▶ _OBJETIVO DEL EJERCICIO_: Reúne todas las líneas del material en las que aparece la palabra "province".

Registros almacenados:
+===+

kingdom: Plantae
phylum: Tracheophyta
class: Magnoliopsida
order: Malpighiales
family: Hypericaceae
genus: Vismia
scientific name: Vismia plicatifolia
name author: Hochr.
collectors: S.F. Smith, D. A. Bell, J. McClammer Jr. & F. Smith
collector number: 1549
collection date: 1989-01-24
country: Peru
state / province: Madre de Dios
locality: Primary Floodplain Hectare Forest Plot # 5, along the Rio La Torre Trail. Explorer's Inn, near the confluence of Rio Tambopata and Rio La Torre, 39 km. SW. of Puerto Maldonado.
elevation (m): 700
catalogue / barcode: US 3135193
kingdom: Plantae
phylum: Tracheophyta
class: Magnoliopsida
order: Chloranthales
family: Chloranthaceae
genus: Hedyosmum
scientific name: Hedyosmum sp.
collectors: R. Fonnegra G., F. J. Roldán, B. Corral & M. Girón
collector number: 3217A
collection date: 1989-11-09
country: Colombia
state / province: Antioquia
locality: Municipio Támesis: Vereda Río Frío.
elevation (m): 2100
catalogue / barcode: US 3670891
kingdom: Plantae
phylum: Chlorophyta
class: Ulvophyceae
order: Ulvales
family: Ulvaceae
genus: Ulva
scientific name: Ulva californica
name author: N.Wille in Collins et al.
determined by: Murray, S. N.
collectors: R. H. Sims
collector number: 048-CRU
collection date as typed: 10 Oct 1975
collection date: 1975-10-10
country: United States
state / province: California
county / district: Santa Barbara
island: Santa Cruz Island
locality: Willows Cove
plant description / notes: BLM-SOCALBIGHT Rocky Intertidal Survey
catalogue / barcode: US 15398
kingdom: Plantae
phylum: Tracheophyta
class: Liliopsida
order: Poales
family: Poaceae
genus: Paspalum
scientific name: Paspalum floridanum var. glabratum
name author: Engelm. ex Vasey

+===+

▶ _TAREA RESUELTA_:
state / province: Madre de Dios
state / province: Antioquia
state / province: California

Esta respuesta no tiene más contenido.